The above graph provides annual average snowfall at JFK airport. The highest average snowfall occured in 2003 (0.17 inches), while 1973 and 2023 had the lowest annual average (0.006 in). No obvious linear trends are present in the above graph, and there is a lot of variability in the average annual snowfall from year to year. There is a suggestion in the graph that there are more extreme snowfall years (more high peaks) after 1990 vs before 1990, however further statistical analysis is needed. Because many daily values were 0, annual averages of snowfall may not be the most informative when analyzing changes in climate for this region. However, understanding how snowfall is changing over time at different locations around the world will provide more insight into the effects of climate change both locally and globally, as well as determine whether cyclic patterns exist in snowfall across decadal time scales. Because the data does not look to have a linear trend over time, OLS regression does not seem to be a reasonable model to fit to this data.
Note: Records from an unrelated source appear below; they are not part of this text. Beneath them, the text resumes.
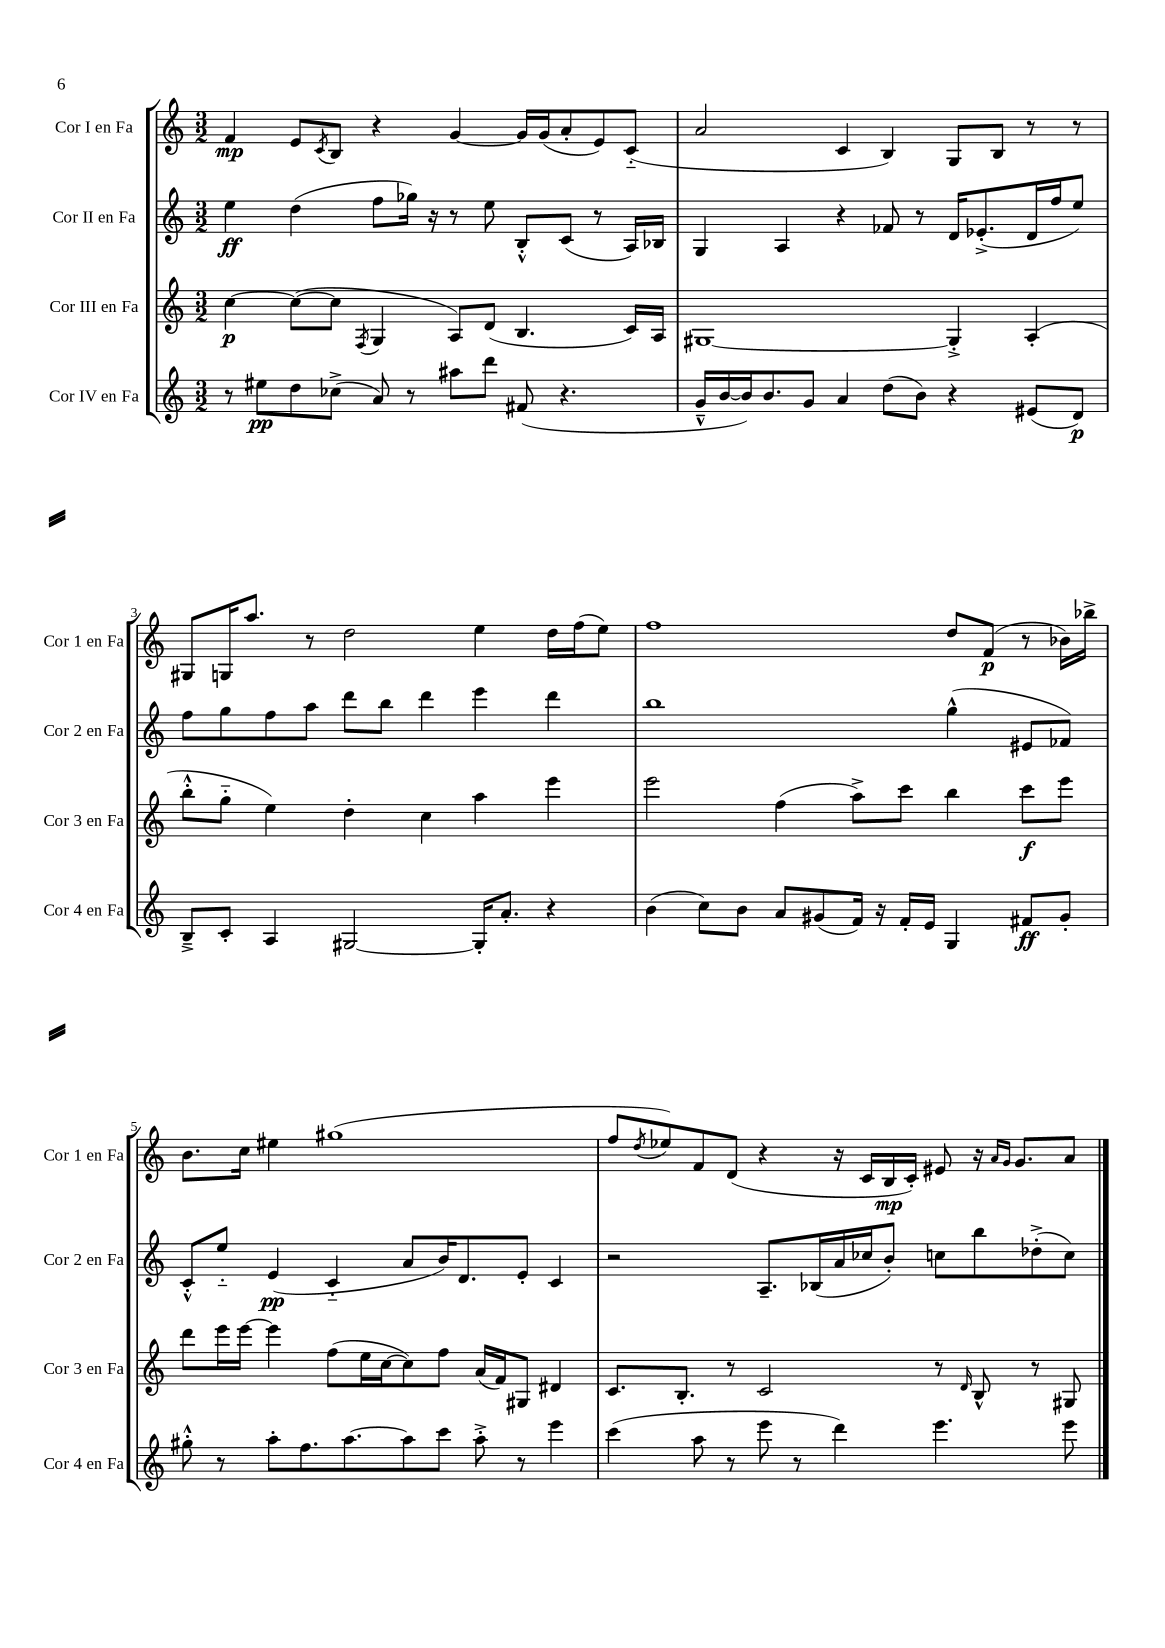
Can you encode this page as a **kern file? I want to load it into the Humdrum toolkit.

**kern	**dynam	**kern	**dynam	**kern	**dynam	**kern	**dynam
*part4	*part4	*part3	*part3	*part2	*part2	*part1	*part1
*staff4	*staff4	*staff3	*staff3	*staff2	*staff2	*staff1	*staff1
*I"Cor IV en Fa	*	*I"Cor III en Fa	*	*I"Cor II en Fa	*	*I"Cor I en Fa	*
*I'Cor 4 en Fa	*	*I'Cor 3 en Fa	*	*I'Cor 2 en Fa	*	*I'Cor 1 en Fa	*
*clefG2	*	*clefG2	*	*clefG2	*	*clefG2	*
*k[]	*	*k[]	*	*k[]	*	*k[]	*
*M3/2	*	*M3/2	*	*M3/2	*	*M3/2	*
=1	=1	=1	=1	=1	=1	=1	=1
8r	.	[4cc\	p	4ee\	ff	4f/	mp
8ee#X\L	pp	.	.	.	.	.	.
8dd\	.	(8cc\L_	.	(4dd\	.	8e/L	.
.	.	.	.	.	.	8qc/	.
(8cc-X^\J	.	8cc\J]	.	.	.	8B/J	.
.	.	8qF/	.	.	.	.	.
8a/)	.	4G/	.	8ff\L	.	4r	.
8r	.	.	.	16gg-X\Jk)	.	.	.
.	.	.	.	16r	.	.	.
8aa#X\L	.	8A/L)	.	8r	.	[4g/	.
8ddd\J	.	(8d/J	.	8ee\	.	.	.
(8f#X/	.	4.B/	.	8B'^^/L	.	16g/LL]	.
.	.	.	.	.	.	(16g/J	.
4.r	.	.	.	(8c/J	.	8a'/	.
.	.	.	.	8r	.	8e/)	.
.	.	16c/LL)	.	16A/LL)	.	(8c/J	.
.	.	16A/JJ	.	16B-X/JJ	.	.	.
=2	=2	=2	=2	=2	=2	=2	=2
16g~^^/LL	.	[1G#X	.	4G/	.	2a/	.
[16b/	.	.	.	.	.	.	.
16b/J])	.	.	.	.	.	.	.
8.b/	.	.	.	.	.	.	.
.	.	.	.	4A/	.	.	.
8g/J	.	.	.	.	.	.	.
4a/	.	.	.	4r	.	4c/	.
(8dd\L	.	.	.	8f-X/	.	4B/)	.
8b\J)	.	.	.	8r	.	.	.
4r	.	4G#'^/]	.	16d/KL	.	8G/L	.
.	.	.	.	(8.e-X'^/	.	.	.
.	.	.	.	.	.	8B/J	.
(8e#X/L	.	(4A'/	.	16d/L	.	8r	.
.	.	.	.	16ff/J	.	.	.
8d/J)	p	.	.	8ee/J)	.	8r	.
!!LO:LB:g=z
=3	=3	=3	=3	=3	=3	=3	=3
8B~^/L	.	8bb'^^\L	.	8ff\L	.	8G#X/L	.
8c'/J	.	8gg\J	.	8gg\	.	16Gn/K	.
.	.	.	.	.	.	8.aa/J	.
4A/	.	4ee\)	.	8ff\	.	.	.
.	.	.	.	8aa\J	.	8r	.
[2G#X/	.	4dd'\	.	8ddd\L	.	2dd\	.
.	.	.	.	8bb\J	.	.	.
.	.	4cc\	.	4ddd\	.	.	.
16G#'/KL]	.	4aa\	.	4eee\	.	4ee\	.
8.a'/J	.	.	.	.	.	.	.
4r	.	4eee\	.	4ddd\	.	16dd\LL	.
.	.	.	.	.	.	(16ff\J	.
.	.	.	.	.	.	8ee\J)	.
=4	=4	=4	=4	=4	=4	=4	=4
(4b\	.	2eee\	.	1bb	.	1ff	.
8cc\L)	.	.	.	.	.	.	.
8b\J	.	.	.	.	.	.	.
8a/L	.	(4ff\	.	.	.	.	.
(8g#X/	.	.	.	.	.	.	.
16f/Jk)	.	8aa^\L)	.	.	.	.	.
16r	.	.	.	.	.	.	.
16f'/LL	.	8ccc\J	.	.	.	.	.
16e/JJ	.	.	.	.	.	.	.
4G/	.	4bb\	.	(4gg^^\	.	8dd/L	.
.	.	.	.	.	.	(8f/J	p
8f#X/L	ff	8ccc\L	f	8e#X/L	.	8r	.
8g#'/J	.	8eee\J	.	8f-X/J)	.	16b-X\LL)	.
.	.	.	.	.	.	16bb-X^\JJ	.
!!LO:LB:g=z
=5	=5	=5	=5	=5	=5	=5	=5
8gg#X'^^\	.	8ddd\L	.	8c'^^/L	.	8.b\L	.
8r	.	16eee\L	.	8ee/J	.	.	.
.	.	[16eee\JJ	.	.	.	16cc\Jk	.
8aa'\L	.	4eee\]	.	(4e/	pp	4ee#X\	.
8.ff\	.	.	.	.	.	.	.
.	.	(8ff\L	.	4c/	.	(1gg#X	.
[8.aa\	.	.	.	.	.	.	.
.	.	16ee\L	.	.	.	.	.
.	.	[16cc\J	.	.	.	.	.
8aa\]	.	8cc\])	.	8a/L	.	.	.
8ccc\J	.	8ff\J	.	16b/K)	.	.	.
.	.	.	.	8.d/	.	.	.
8aa'^\	.	(16a/LL	.	.	.	.	.
.	.	16f/J)	.	.	.	.	.
8r	.	8G#X/J	.	8e'/J	.	.	.
4eee\	.	4d#X/	.	4c/	.	.	.
=6	=6	=6	=6	=6	=6	=6	=6
(4ccc\	.	8.c/L	.	2r	.	8ff/L	.
.	.	.	.	.	.	8qdd/	.
.	.	.	.	.	.	8ee-X/)	.
.	.	8.B'/J	.	.	.	.	.
8aa\	.	.	.	.	.	8f/	.
8r	.	8r	.	.	.	(8d/J	.
8eee\	.	2c/	.	8.A~/L	.	4r	.
8r	.	.	.	.	.	.	.
.	.	.	.	(16B-X/L	.	.	.
4ddd\)	.	.	.	16a/	.	16r	.
.	.	.	.	16cc-X/J	.	16c/LL	.
.	.	.	.	8b'/J)	.	16B/	mp
.	.	.	.	.	.	16c'/JJ)	.
4.eee\	.	8r	.	8ccn\L	.	8e#X/	.
.	.	16qqd/	.	.	.	.	.
.	.	8B^^/	.	8bb\	.	16r	.
.	.	.	.	.	.	16qqa/LL	.
.	.	.	.	.	.	16qqg/JJ	.
.	.	.	.	.	.	8.g/L	.
.	.	8r	.	(8dd-X'^\	.	.	.
8eee\	.	8G#X/	.	8cc\J)	.	8a/J	.
==	==	==	==	==	==	==	==
*-	*-	*-	*-	*-	*-	*-	*-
Bonus OLS Regression (however data does not fit assumptions)¶

In [11]:
#Checking OLS assumptions - although OLS does not seem like a reasonable fit to the data based on above graph
ann_snow_df.hist(
    column='SNOW')
Out[11]:
array([[<Axes: title={'center': 'SNOW'}>]], dtype=object)
No description has been provided for this image

Data is a bit skewed (violating normality assumption), and the annual plot did not appear to have a linear trend, however I will try an OLS regression fit just as practice.

In [20]:
# Fit an OLS Linear Regression to the data
# Drop no data values
observations = ann_snow_df.SNOW.dropna()
# Define the dependent variable and independent variable(s)
features = observations.index.year.values.reshape(-1, 1)
response = observations

# Create a Linear Regression model
model = LinearRegression()

# Fit the model 
model.fit(features, response)

# Calculate and print the metrics
print(f'Slope: {model.coef_[0]} inches per year')
Slope: -3.859289176251561e-05 inches per year
In [19]:
# Plot annual average temperature data with a trend line
ax = sns.regplot(
    x=features, 
    y=response,
    line_kws={'color': 'black'}
    )
# Set plot labels
ax.set(
    title='Annual Average Snowfall at JFK Airport, NYC',
    xlabel='Year',
    ylabel='Snowfall (inches)'
)
# Display the plot without extra text
plt.show()
No description has been provided for this image

Clearly the OLS regression is a poor fit to the data, and I would not recommend using it in this way.